SUPPLIED DATA: Begin

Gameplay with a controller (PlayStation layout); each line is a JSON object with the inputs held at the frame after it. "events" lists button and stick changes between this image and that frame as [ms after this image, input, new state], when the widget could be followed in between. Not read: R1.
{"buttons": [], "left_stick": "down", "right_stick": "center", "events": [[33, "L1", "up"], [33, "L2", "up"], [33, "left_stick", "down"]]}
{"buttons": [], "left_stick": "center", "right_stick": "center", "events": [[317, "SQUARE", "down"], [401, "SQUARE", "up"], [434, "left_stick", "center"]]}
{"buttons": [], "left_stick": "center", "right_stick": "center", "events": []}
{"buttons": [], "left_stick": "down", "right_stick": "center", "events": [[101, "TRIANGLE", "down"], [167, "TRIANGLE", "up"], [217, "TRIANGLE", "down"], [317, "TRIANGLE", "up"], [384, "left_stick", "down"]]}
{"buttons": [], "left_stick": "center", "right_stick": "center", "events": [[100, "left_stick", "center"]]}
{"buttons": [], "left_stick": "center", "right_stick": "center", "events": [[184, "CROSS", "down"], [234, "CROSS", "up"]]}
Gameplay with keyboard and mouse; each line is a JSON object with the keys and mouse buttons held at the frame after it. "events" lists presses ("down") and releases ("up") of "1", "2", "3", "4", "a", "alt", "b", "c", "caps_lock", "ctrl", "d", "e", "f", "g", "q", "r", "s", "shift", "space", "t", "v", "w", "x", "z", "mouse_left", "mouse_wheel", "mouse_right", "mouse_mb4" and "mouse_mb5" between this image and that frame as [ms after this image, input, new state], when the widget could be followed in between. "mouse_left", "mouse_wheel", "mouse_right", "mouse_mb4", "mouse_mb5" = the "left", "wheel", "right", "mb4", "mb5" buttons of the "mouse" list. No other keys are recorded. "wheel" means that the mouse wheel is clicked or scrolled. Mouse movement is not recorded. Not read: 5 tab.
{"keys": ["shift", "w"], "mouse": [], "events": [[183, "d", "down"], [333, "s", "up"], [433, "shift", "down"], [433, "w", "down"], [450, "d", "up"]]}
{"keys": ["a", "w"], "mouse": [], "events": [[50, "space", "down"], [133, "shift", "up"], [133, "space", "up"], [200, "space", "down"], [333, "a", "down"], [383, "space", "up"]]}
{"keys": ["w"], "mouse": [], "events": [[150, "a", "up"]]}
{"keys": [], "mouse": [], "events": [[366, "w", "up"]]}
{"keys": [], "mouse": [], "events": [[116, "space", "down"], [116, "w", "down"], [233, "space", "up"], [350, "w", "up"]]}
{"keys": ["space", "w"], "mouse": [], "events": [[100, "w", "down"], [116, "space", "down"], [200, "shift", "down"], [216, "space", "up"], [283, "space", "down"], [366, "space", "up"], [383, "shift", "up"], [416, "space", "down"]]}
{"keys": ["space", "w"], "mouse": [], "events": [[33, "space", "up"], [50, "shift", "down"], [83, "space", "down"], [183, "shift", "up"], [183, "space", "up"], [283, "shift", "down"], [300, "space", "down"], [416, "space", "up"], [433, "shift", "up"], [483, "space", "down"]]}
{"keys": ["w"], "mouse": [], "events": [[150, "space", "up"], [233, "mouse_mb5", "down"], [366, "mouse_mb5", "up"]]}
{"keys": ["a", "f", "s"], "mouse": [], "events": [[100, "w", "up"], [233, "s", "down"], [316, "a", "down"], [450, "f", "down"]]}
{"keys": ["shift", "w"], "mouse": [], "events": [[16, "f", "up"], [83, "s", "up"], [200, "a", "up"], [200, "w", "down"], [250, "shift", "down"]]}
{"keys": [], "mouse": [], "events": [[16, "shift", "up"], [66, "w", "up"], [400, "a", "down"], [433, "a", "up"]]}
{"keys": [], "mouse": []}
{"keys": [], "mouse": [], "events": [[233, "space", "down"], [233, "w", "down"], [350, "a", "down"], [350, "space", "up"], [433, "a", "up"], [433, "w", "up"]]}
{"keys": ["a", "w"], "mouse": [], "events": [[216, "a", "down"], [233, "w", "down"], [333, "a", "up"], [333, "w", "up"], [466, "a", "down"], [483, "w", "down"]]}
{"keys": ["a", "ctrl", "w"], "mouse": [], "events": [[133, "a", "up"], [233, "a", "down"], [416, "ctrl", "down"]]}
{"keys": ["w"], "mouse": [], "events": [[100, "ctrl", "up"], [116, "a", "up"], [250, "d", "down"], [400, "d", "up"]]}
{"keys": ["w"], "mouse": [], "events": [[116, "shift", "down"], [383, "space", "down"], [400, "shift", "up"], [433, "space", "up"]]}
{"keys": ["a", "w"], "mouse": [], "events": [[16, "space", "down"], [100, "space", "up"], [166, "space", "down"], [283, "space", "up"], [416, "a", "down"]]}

SUPPLIED DATA: End

Look for the string "that" in the listing above and copy every line holding it.

= EXPECTED OUTPUT =
Gameplay with a controller (PlayStation layout); each line is a JSON object with the inputs held at the frame after it. "events" lists button and stick changes between this image and that frame as [ms after this image, input, new state], when the widget could be followed in between. Not read: R1.
Gameplay with keyboard and mouse; each line is a JSON object with the keys and mouse buttons held at the frame after it. "events" lists presses ("down") and releases ("up") of "1", "2", "3", "4", "a", "alt", "b", "c", "caps_lock", "ctrl", "d", "e", "f", "g", "q", "r", "s", "shift", "space", "t", "v", "w", "x", "z", "mouse_left", "mouse_wheel", "mouse_right", "mouse_mb4" and "mouse_mb5" between this image and that frame as [ms after this image, input, new state], when the widget could be followed in between. "mouse_left", "mouse_wheel", "mouse_right", "mouse_mb4", "mouse_mb5" = the "left", "wheel", "right", "mb4", "mb5" buttons of the "mouse" list. No other keys are recorded. "wheel" means that the mouse wheel is clicked or scrolled. Mouse movement is not recorded. Not read: 5 tab.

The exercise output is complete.